Domenica Francesco “Pecco” Bagnaia si è preso un bel rischio per riuscire a portare la sua Ducati sul podio del MotoGp del Qatar, proprio all’ultimo respiro: “Ho dovuto spingere veramente tanto faticando molto. La gomma dietro non c’era praticamente più”. In effetti, correre a trecento e passa con una ruota che può scoppiare è un bel rischio. Solo qualche giorno prima l’azienda che costruisce il suo bolide aveva annunciato un grande balzo in avanti in Asia, dove persino nel 2020 il suo mercato è cresciuto di oltre il 20 per cento, perché in Cina le rosse di Borgo Panigale piacciono da matti. Subito dopo anche Ducati è finita nel grande ingorgo di Suez, che ha bloccato un carico delle sue moto.

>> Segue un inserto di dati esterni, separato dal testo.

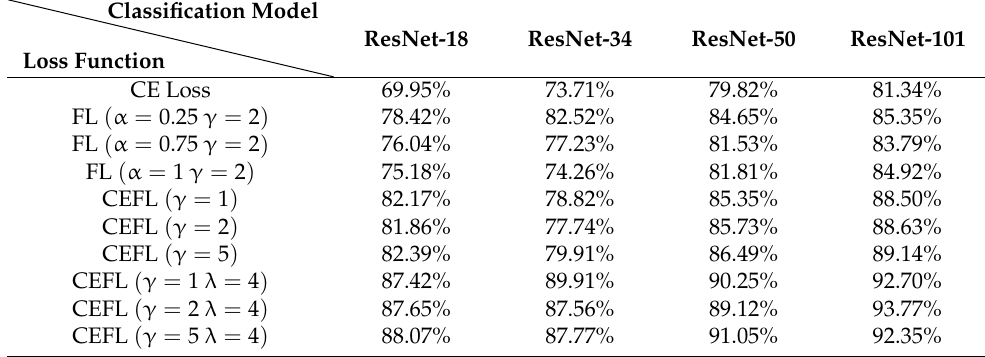
Table 4. Accuracy rates based on different loss functions of various ResNets.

Ora la Ever Given l’hanno raddrizzata, però anche Ducati qualche soldino ce lo ha perso: il fattore rischio dell’economia globale. Due rischi diversi, personale di quello di Bagnaia, di investimento quello dell’azienda di cui veste i colori sportivi. E tra i due, se il primo è più spettacolare, è il secondo quello che ha più attirato l’attenzione di milioni di persone. Se non altro perché ci ha fatto scoprire un aspetto di solito oscuro: che cosa ne sappiamo, e perché poi dovremmo, di tutti i fattori di rischio su cui galleggiano le nostre vite? Le moto Ducati sono una nicchia per appassionati. Ma immaginiamo, per ipotesi, se su uno di quei cargo bloccati nel Mar Rosso ci fosse stato un carico di vaccini AstraZeneca prodotti in India e diretti in Europa: la nostra suscettibilità ai fattori di rischio impliciti nella società globale sarebbe stata molto più acuta. Ma il rischio non è sempre un male.

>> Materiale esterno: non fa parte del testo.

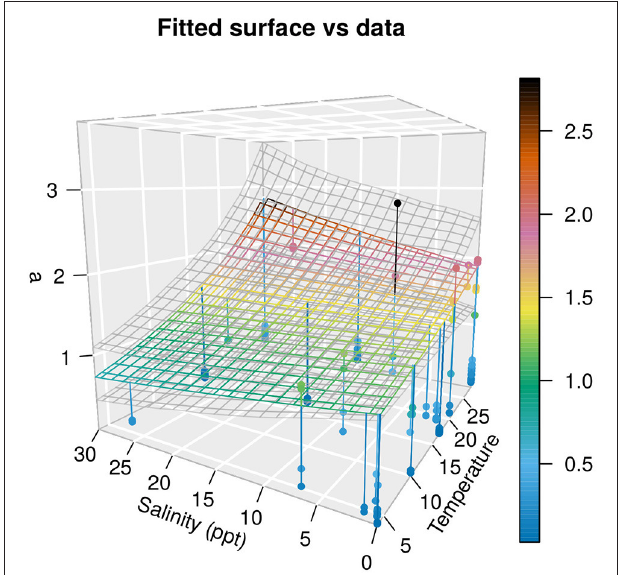
FIGURE 3 | Resistance time in days ( Rt ) until 90% of the virus is inactivated in response to temperature and salinity. Color scale is for reference and indicates the estimated Rt with 95% credible intervals obtained with the posterior parameter samples (gray planes above and below the color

Senza non ci sarebbe creazione né miglioramento in nessun settore delle nostre vite. E non si vincerebbero le gare in moto. E’ sempre stato così, ma un tempo i rischi erano più personali, o circoscritti. Isabella di Castiglia, al massimo, ci avrebbe rimesso tre caravelle. Oggi la capacità e necessità di rischiare sono una delle caratteristiche della civiltà contemporanea. Senza, non esisterebbe impresa né sviluppo economico. Non avremmo neppure i vaccini. Quando fu imposto lo stop ad AstraZeneca, criticammo con buone ragioni i paradossi del principio di precauzione. Prendendosi qualche rischio in più, Londra ha festeggiato ieri il suo Happy Monday quasi Covid-free. Alla Società del rischio il sociologo tedesco Ulrich Beck dedicò un libro che ha avuto moltissima influenza e suscitato molta discussione. Spiegava i problemi crescenti della società globalizzata costruita sul binomio rischio-guadagno, in anticipo di 35 anni sugli sviluppi pandemici recenti, di cui il pangolino malefico che ci ha trasmesso il virus è solo l’ultimo caso. Nella società globale ogni aspetto delle nostre vite è sottoposto a molteplici fattori e ogni singolo avvenimento “non previsto” diventa decisivo. Per questo motivo scienza, economia, medicina, politica hanno il compito (spesso il merito) di calcolare nel modo migliore i rischi, e di renderli meno “costosi”. Ma il rischio si porta dietro alcune conseguenze, diceva Beck. La prima è che i moltiplicatori diventano sempre più grandi: nei meccanismi complessi il fattore imponderabile è sempre presente, ma le conseguenze sono su scala mondiale. L’altro aspetto è che il rischio genera paure. Paura del terrorismo, paura del contagio. Vogliamo garanzie e assicurazioni. Vogliamo che Astrazeneca se lo facciano prima gli altri. Siamo più liberi, ma questo produce un incremento di incertezza che ci costringe ad alzare la nostra personale polizza. (Beck, quattro decenni fa, poneva anche il tema di avere dei figli come uno dei fattori di rischio che preferiamo evitare). E quando scopriamo che il rischio non è mai zero, spalanchiamo la bocca, come davanti alle foto di Suez.